# QUOTED PASSAGE

I spent my summer at Knewton working on an autoscaling project. I learned a lot along the way about capacity planning, queuing theory, code instrumentation, and server management and deployment, and I recently presented about what I learned at Surge Conference 2012.
The talk focused on instrumentation more than anything else, and you can check out the slides here. If capacity planning sounds interesting, we also open-sourced leptoid – the autoscaling library I worked on – so that you could review the source on Github.
I also had a chance to speak with two excellent guys, Nathan Harvey and Dave Zwieback, for an interview on Food Fight. During that interview I talked about my Surge presentation and experiences as a junior engineer at Knewton.
During my talk I mentioned the unimportance of a good capacity forecasting model relative to good instrumentation and deployment practices. This was revelatory. I actually spent the majority of my summer outside of my machine learning & statistical wheelhouse, instead working on this autoscaling project with Knewton’s systems team. Lots of time went into
- instrumenting code with statsd and Coda Hale’s metrics
- managing a cluster of Graphite hosts
- fumbling around with Chef
That list of items looks really obnoxious, I know, but I don’t want to forget about them. I simultaneously studied operating systems at NYU during this project, and have a list of topics I’d like to dig into once things slow down:
- scheduling and thread prioritization (beyond aging and “NRU” scheduling algorithms)
- networking, especially DNS lookups and comparisons between proxies
- sharding (or distributed storage, especially w.r.t something like HDFS)
- kernel v. user modes, and how they work in practice
Either way, I feel like a better developer after this summer. It was an excellent experience, and Dave and Peter Norton (who really needs to get on Twitter or Pinterest or something) were excellent mentors.

# EXTRACTED INFORMATION
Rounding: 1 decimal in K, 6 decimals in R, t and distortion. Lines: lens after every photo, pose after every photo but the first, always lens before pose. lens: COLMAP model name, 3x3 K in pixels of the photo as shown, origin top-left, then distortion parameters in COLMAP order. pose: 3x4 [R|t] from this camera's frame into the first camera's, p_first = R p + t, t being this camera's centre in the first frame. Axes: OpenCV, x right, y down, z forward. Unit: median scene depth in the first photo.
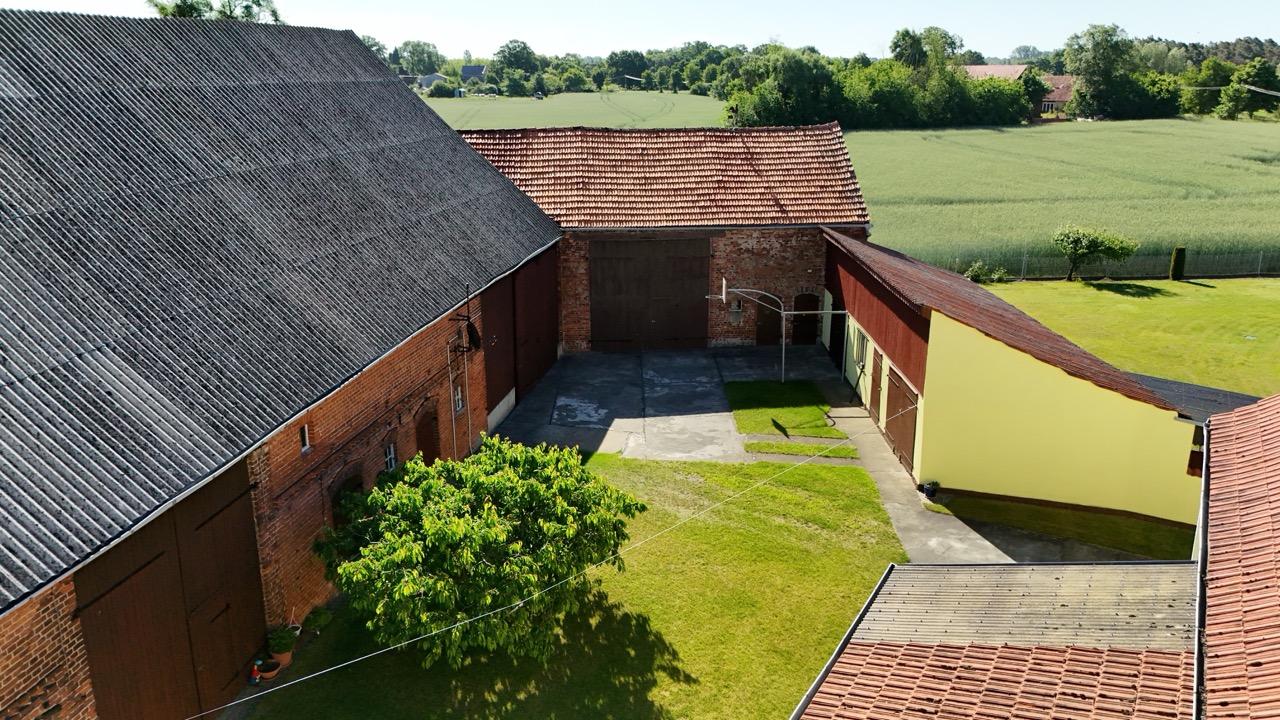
lens RADIAL K [[942.1, 0, 642.6], [0, 942.1, 361.3], [0, 0, 1]] dist [0.074160, -0.072275]
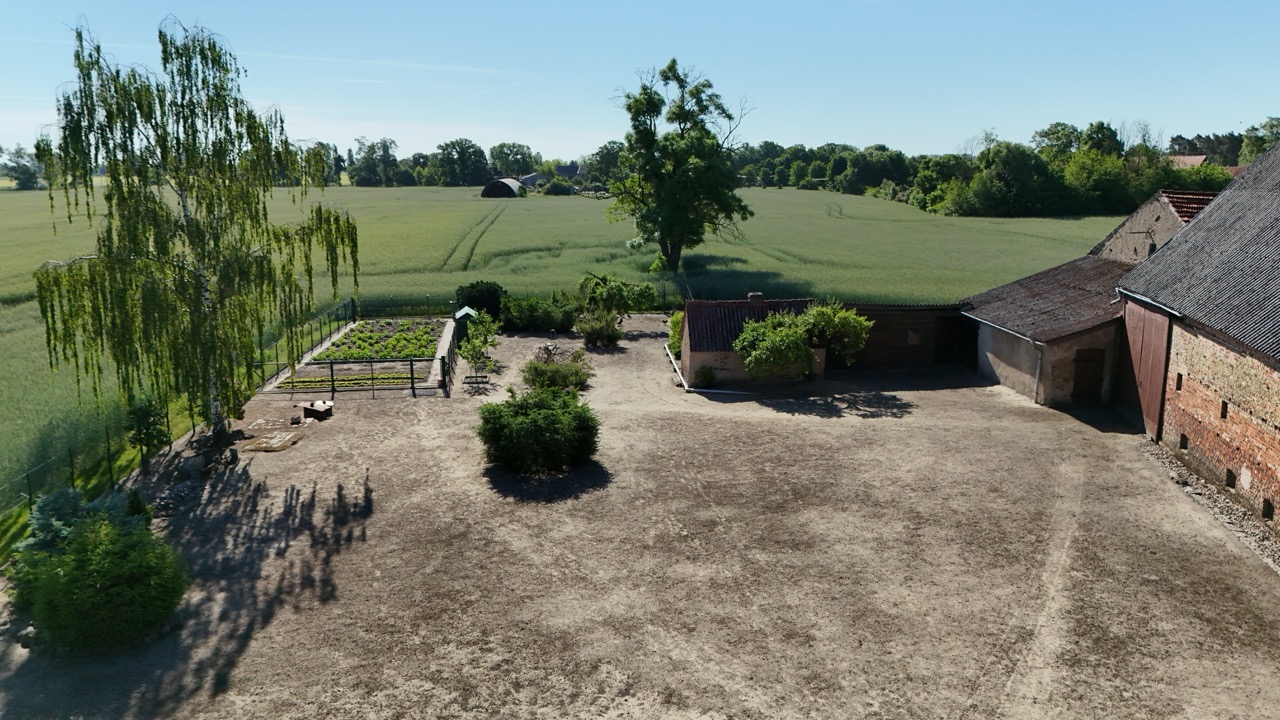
lens RADIAL K [[947.8, 0, 643.6], [0, 947.8, 355.9], [0, 0, 1]] dist [0.067561, -0.062338]
pose [[0.999925, -0.004579, -0.011358, -0.958960], [0.003347, 0.994338, -0.106214, 0.061482], [0.011780, 0.106168, 0.994278, -0.077263]]
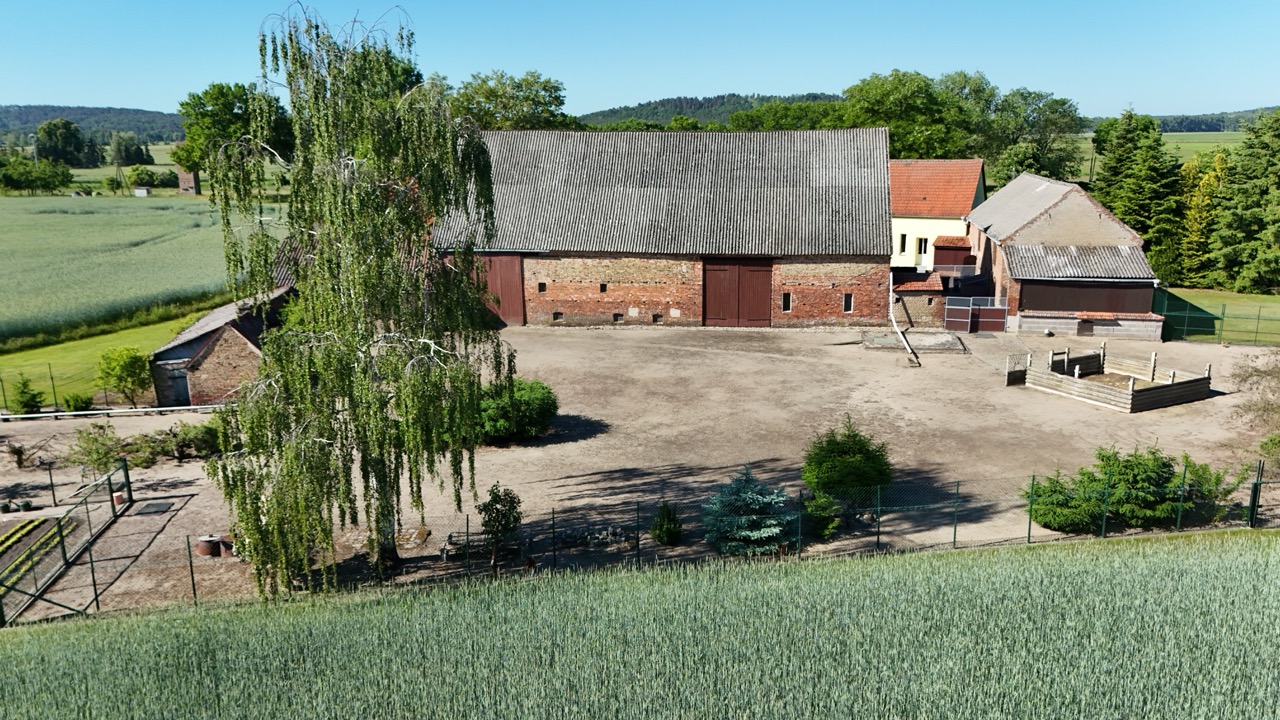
lens RADIAL K [[942.1, 0, 642.6], [0, 942.1, 361.3], [0, 0, 1]] dist [0.074160, -0.072275]
pose [[-0.036180, -0.232011, 0.972040, -2.073335], [0.305882, 0.923422, 0.231792, -0.207349], [-0.951382, 0.305716, 0.037558, 0.605691]]
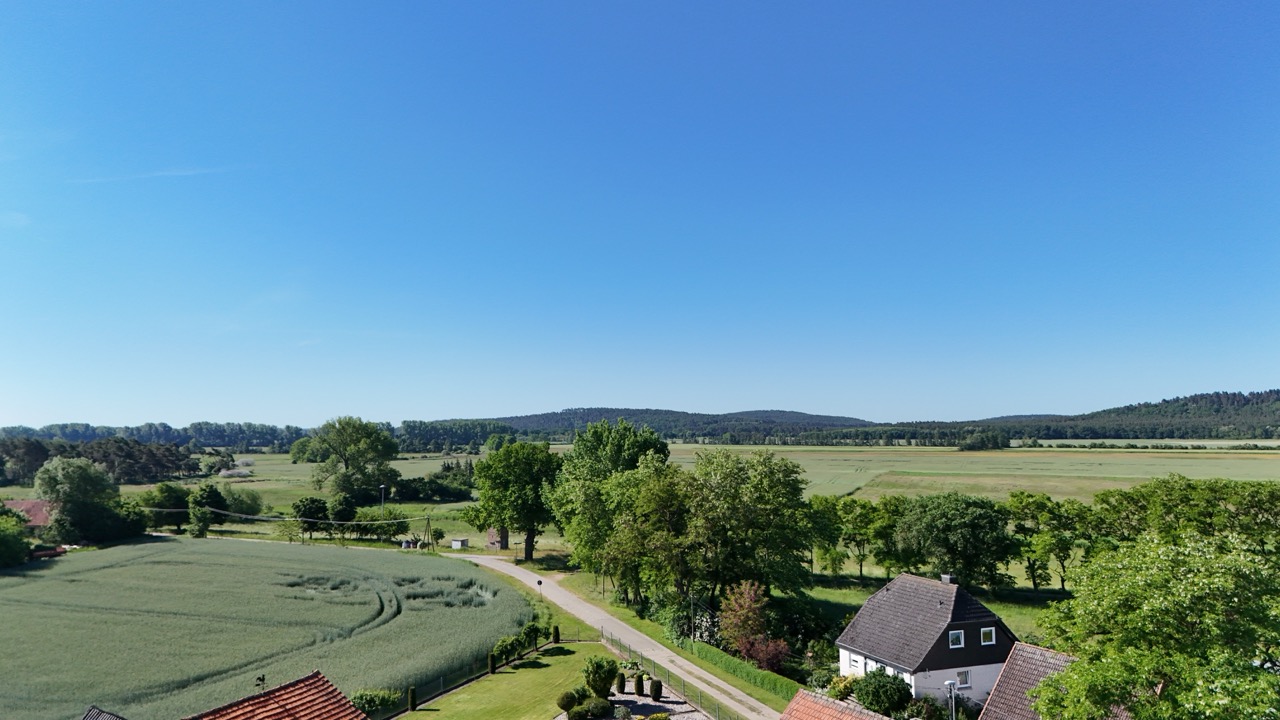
lens RADIAL K [[942.1, 0, 642.6], [0, 942.1, 361.3], [0, 0, 1]] dist [0.074160, -0.072275]
pose [[0.457583, 0.063241, 0.886915, -0.943225], [0.267761, 0.941366, -0.205268, -0.284974], [-0.847892, 0.331409, 0.413820, -0.176928]]
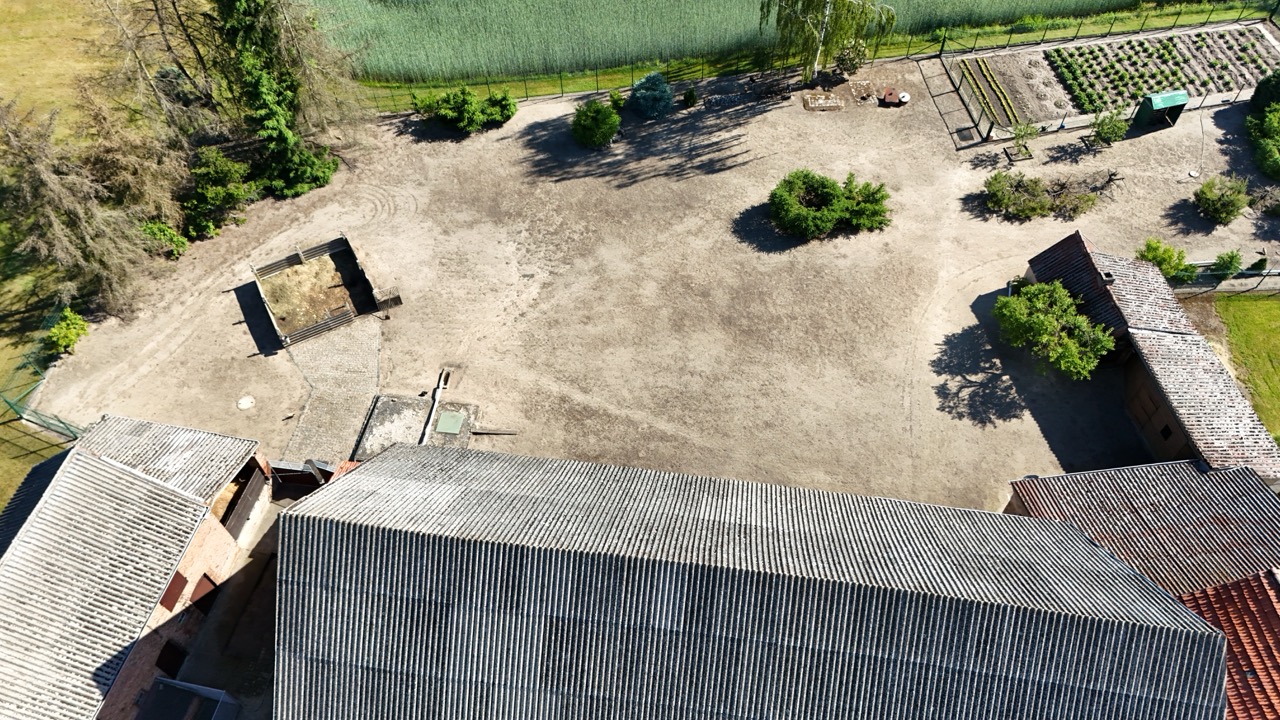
lens RADIAL K [[942.1, 0, 642.6], [0, 942.1, 361.3], [0, 0, 1]] dist [0.074160, -0.072275]
pose [[0.040246, 0.809726, -0.585426, -0.018529], [-0.278973, 0.571708, 0.771573, -0.888749], [0.959455, 0.132265, 0.248900, 0.225292]]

# TASK INSTRUCTIONS
a) In the post about the summer autoscaling project, what is the autoscaling library that was open-sourced called?
b) Rewrite the post about the summer autoscaling project from "I spent my summer" up to and including "source on Github.", putting "resource planning" in place of "capacity planning".

# RESPONSES BY ITEM NUMBER
a) leptoid

b)
I spent my summer at Knewton working on an autoscaling project. I learned a lot along the way about resource planning, queuing theory, code instrumentation, and server management and deployment, and I recently presented about what I learned at Surge Conference 2012.
The talk focused on instrumentation more than anything else, and you can check out the slides here. If resource planning sounds interesting, we also open-sourced leptoid – the autoscaling library I worked on – so that you could review the source on Github.